S'ouvre alors à nous un monde modérément mystique où ténèbres haletants et espoir mélancolique fusionnent à merveille, cousus par la section rock simpliste et les nombreux éléments du classique. Sans être démonstrative, Shara manie divinement bien les outils de nombreux styles musicaux qu'elle a étudié ou adoré pour les fondre dans sa féerie féminine. On constate instantanément que la belle sait manipuler ses compositions avec précaution, émettre des ascensions pertinentes comme sur cette ouverture "Something Of An End". Ou sait encore jouer avec les structures pour effacer par moments les indélébiles couplet/refrain/couplet, à l'image de "Golden Star", un titre qui représente à lui seul ce qu'aurait pu être le The Greatest de Cat Power ou les derniers PJ Harvey. A l'écoute du titre abrasif et décalé "Freak Out", cette dernière peut nerveusement s'inquiéter.

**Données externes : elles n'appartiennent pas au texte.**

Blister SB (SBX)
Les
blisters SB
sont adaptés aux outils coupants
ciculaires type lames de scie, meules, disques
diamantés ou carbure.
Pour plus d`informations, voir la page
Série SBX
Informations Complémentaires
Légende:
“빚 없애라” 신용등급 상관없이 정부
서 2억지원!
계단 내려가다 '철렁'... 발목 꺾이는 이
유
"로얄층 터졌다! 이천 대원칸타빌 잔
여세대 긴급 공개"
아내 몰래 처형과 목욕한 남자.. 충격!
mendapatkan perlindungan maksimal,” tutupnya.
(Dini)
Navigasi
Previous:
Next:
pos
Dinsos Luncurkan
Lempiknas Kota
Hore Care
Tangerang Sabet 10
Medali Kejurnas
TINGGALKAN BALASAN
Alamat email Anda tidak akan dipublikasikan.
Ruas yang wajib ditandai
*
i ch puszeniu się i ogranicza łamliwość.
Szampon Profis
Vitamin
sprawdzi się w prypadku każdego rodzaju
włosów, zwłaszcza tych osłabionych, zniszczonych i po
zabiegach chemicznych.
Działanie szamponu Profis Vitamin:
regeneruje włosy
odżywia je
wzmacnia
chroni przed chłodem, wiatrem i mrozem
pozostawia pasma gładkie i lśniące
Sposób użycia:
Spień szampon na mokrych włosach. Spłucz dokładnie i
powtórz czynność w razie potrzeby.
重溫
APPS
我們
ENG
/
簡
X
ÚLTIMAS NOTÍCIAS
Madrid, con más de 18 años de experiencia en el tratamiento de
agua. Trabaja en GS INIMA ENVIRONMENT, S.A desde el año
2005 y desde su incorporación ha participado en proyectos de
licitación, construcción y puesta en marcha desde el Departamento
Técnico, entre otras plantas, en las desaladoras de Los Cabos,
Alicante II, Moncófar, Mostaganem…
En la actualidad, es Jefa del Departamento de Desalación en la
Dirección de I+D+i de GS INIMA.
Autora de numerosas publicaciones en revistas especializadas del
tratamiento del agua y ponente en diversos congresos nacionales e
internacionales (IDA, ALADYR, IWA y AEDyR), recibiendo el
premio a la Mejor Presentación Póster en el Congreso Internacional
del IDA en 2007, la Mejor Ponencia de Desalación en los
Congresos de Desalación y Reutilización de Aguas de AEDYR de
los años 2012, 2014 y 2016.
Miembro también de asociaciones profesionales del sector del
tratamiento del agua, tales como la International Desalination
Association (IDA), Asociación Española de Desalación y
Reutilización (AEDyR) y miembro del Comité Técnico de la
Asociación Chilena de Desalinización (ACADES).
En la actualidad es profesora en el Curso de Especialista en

Il faudra vous y faire les filles, va falloir faire de la place.
On pense parfois au rock sale et lymphatique de la jeune Chan Marshall ("The Robin's Jar") malgré la fraîcheur et la production sans tâche. On pense parfois à du trip-hop ("Workhorse", "Disappear") sans pour autant y trouver de vulgaires machines pour s'attacher à un mouvement musical dont elle n'a que faire. On pense parfois au blues tendance Nina Simone ("The Good And The Bad Guy", "Gone Away"...) sans jamais être le témoin d'une imposture...
Le guide de la musique, c'est-à-dire la voix, berce ou affole en puisant sa force dans les tripes de sa propriétaire, et se trouve être un instrument plus pudique mais aussi remarquable que celui de Jeff Buckley (ça va donc malheureusement faire penser à Muse à d'autres, mais bon on fait pas d'omelette...) si l'on voulait établir une comparaison sur la pureté de l'intention du talent de Worden. Raffiné, fragile, douce et finalement surprenante, voici ce que serait une partie des mots à employer à son encontre. On a à peine le temps de souffler que l'album touche déjà à sa fin, exténué mais conquis par la rafale de richesses de cette première oeuvre et sa floppée de morceaux autant magiques qu'ils sont sans prétention.
Je vais vous dire une bonne chose guys : cette jeune femme a tout compris à pop-rock music.